----- Information provided -----

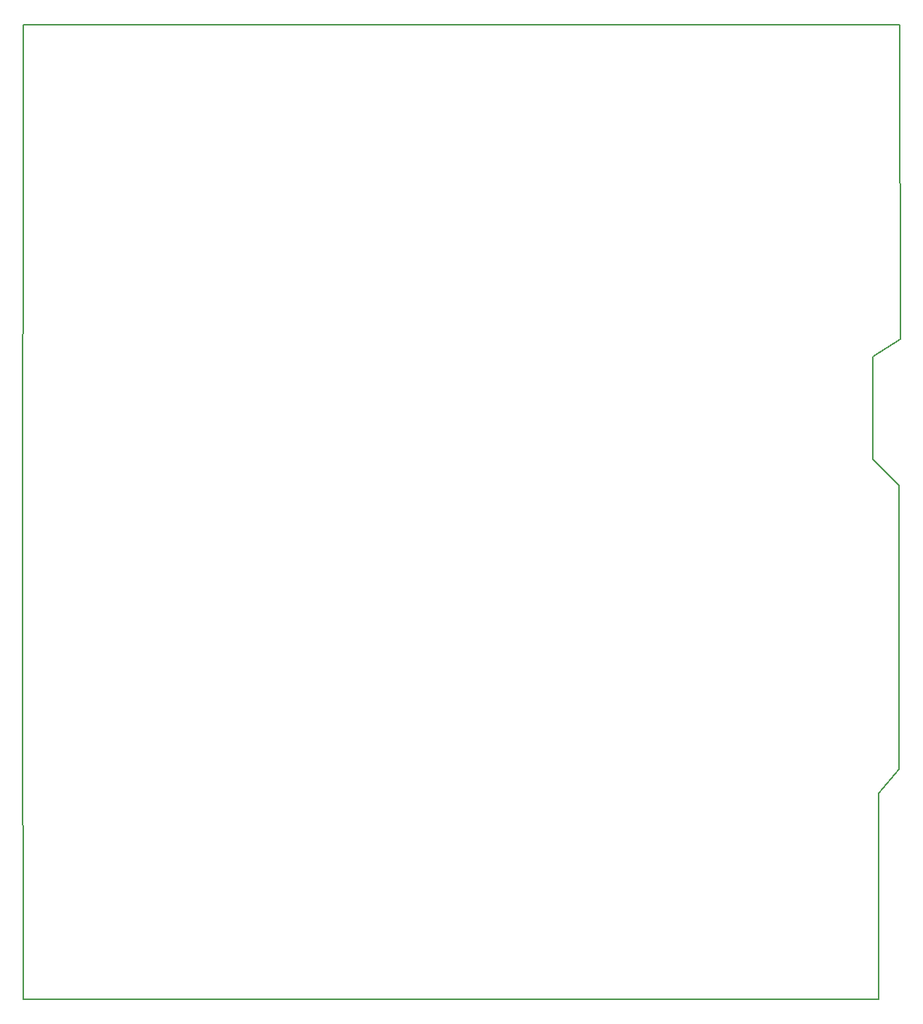
<source format=gbr>
G04 #@! TF.GenerationSoftware,KiCad,Pcbnew,(5.1.5)-3*
G04 #@! TF.CreationDate,2020-01-24T14:25:46-05:00*
G04 #@! TF.ProjectId,arduino_duo_shield,61726475-696e-46f5-9f64-756f5f736869,rev?*
G04 #@! TF.SameCoordinates,PX6258c20PY7445a00*
G04 #@! TF.FileFunction,Profile,NP*
%FSLAX46Y46*%
G04 Gerber Fmt 4.6, Leading zero omitted, Abs format (unit mm)*
G04 Created by KiCad (PCBNEW (5.1.5)-3) date 2020-01-24 14:25:46*
%MOMM*%
%LPD*%
G04 APERTURE LIST*
%ADD10C,0.150000*%
G04 APERTURE END LIST*
D10*
X98950000Y52850000D02*
X102108000Y54850000D01*
X98950000Y40850000D02*
X98950000Y52850000D01*
X101950000Y37850000D02*
X98950000Y40850000D01*
X101950000Y4850000D02*
X101950000Y37850000D01*
X99568000Y2032000D02*
X101950000Y4850000D01*
X-50000Y18850000D02*
X0Y-21900000D01*
X99568000Y-21900000D02*
X0Y-21900000D01*
X102108000Y54850000D02*
X102090000Y91440000D01*
X102090000Y91440000D02*
X99568000Y91440000D01*
X-50000Y18850000D02*
X0Y91440000D01*
X0Y91440000D02*
X99568000Y91440000D01*
X99568000Y2032000D02*
X99568000Y-21900000D01*
M02*

</source>
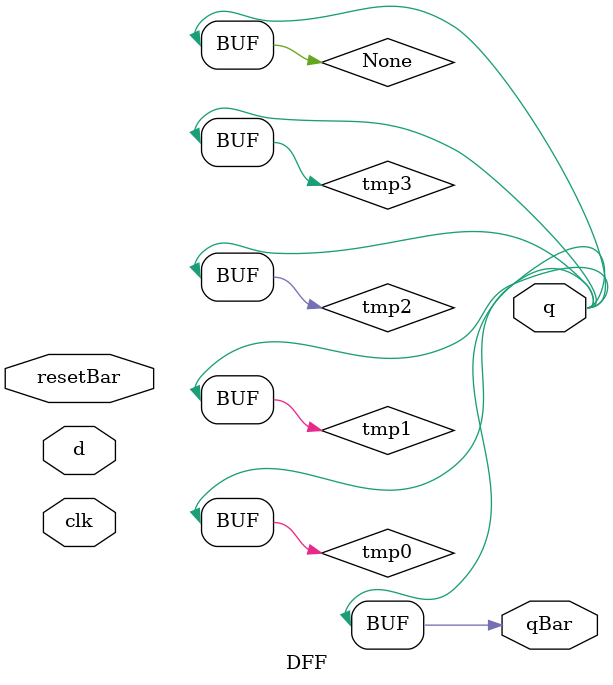
<source format=v>
`timescale 1ns / 1ps

module DFF(
    output reg q,
    output reg qBar,
    input d,
    input clk,
    input resetBar
    );

wire tmp0;
wire tmp1;
wire tmp2;
wire tmp3;


    always @ (tmp3) begin
        None <= tmp3;
    end


    always @ (tmp2) begin
        None <= tmp2;
    end


    always @ (tmp1) begin
        None <= tmp1;
    end


    always @ (tmp0) begin
        None <= tmp0;
    end


    always @ (qBar) begin
        None <= qBar;
    end


    always @ (q) begin
        None <= q;
    end

endmodule

</source>
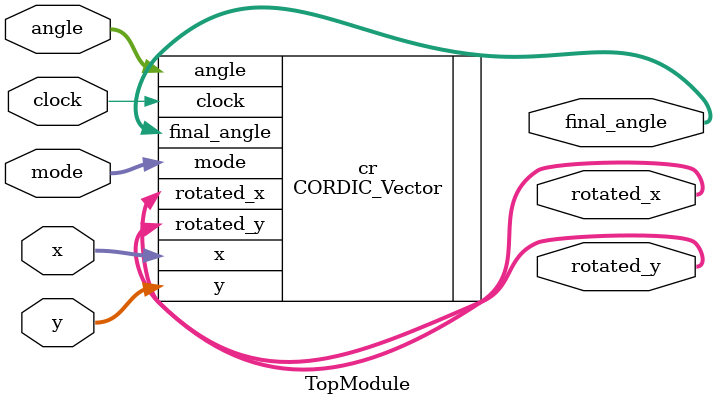
<source format=v>
`include "CONSTANTS.v"

module TopModule(input clock,
    input signed [31:0] x,
    input signed [31:0] y,
    input signed [31:0] angle,
    input [1:0] mode,
    output wire signed [31:0] rotated_x,
    output wire signed [31:0] rotated_y,
    output wire signed [31:0] final_angle);



CORDIC_Vector #(17) cr  (.clock(clock),.x(x) ,.y(y) , .angle(angle) , .mode(mode) , .rotated_x(rotated_x) , .rotated_y(rotated_y) , .final_angle(final_angle));


endmodule
</source>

-----

*Exercise*
Restate all the material verbatim; omit every picture.

*Result of this exercise*
<source format=gbr>
G04 #@! TF.GenerationSoftware,KiCad,Pcbnew,(5.1.5)-3*
G04 #@! TF.CreationDate,2020-01-24T14:25:46-05:00*
G04 #@! TF.ProjectId,arduino_duo_shield,61726475-696e-46f5-9f64-756f5f736869,rev?*
G04 #@! TF.SameCoordinates,PX6258c20PY7445a00*
G04 #@! TF.FileFunction,Profile,NP*
%FSLAX46Y46*%
G04 Gerber Fmt 4.6, Leading zero omitted, Abs format (unit mm)*
G04 Created by KiCad (PCBNEW (5.1.5)-3) date 2020-01-24 14:25:46*
%MOMM*%
%LPD*%
G04 APERTURE LIST*
%ADD10C,0.150000*%
G04 APERTURE END LIST*
D10*
X98950000Y52850000D02*
X102108000Y54850000D01*
X98950000Y40850000D02*
X98950000Y52850000D01*
X101950000Y37850000D02*
X98950000Y40850000D01*
X101950000Y4850000D02*
X101950000Y37850000D01*
X99568000Y2032000D02*
X101950000Y4850000D01*
X-50000Y18850000D02*
X0Y-21900000D01*
X99568000Y-21900000D02*
X0Y-21900000D01*
X102108000Y54850000D02*
X102090000Y91440000D01*
X102090000Y91440000D02*
X99568000Y91440000D01*
X-50000Y18850000D02*
X0Y91440000D01*
X0Y91440000D02*
X99568000Y91440000D01*
X99568000Y2032000D02*
X99568000Y-21900000D01*
M02*

</source>
<source format=v>
`timescale 1ns / 1ps

module DFF(
    output reg q,
    output reg qBar,
    input d,
    input clk,
    input resetBar
    );

wire tmp0;
wire tmp1;
wire tmp2;
wire tmp3;


    always @ (tmp3) begin
        None <= tmp3;
    end


    always @ (tmp2) begin
        None <= tmp2;
    end


    always @ (tmp1) begin
        None <= tmp1;
    end


    always @ (tmp0) begin
        None <= tmp0;
    end


    always @ (qBar) begin
        None <= qBar;
    end


    always @ (q) begin
        None <= q;
    end

endmodule

</source>
<source format=v>
`include "CONSTANTS.v"

module TopModule(input clock,
    input signed [31:0] x,
    input signed [31:0] y,
    input signed [31:0] angle,
    input [1:0] mode,
    output wire signed [31:0] rotated_x,
    output wire signed [31:0] rotated_y,
    output wire signed [31:0] final_angle);



CORDIC_Vector #(17) cr  (.clock(clock),.x(x) ,.y(y) , .angle(angle) , .mode(mode) , .rotated_x(rotated_x) , .rotated_y(rotated_y) , .final_angle(final_angle));


endmodule
</source>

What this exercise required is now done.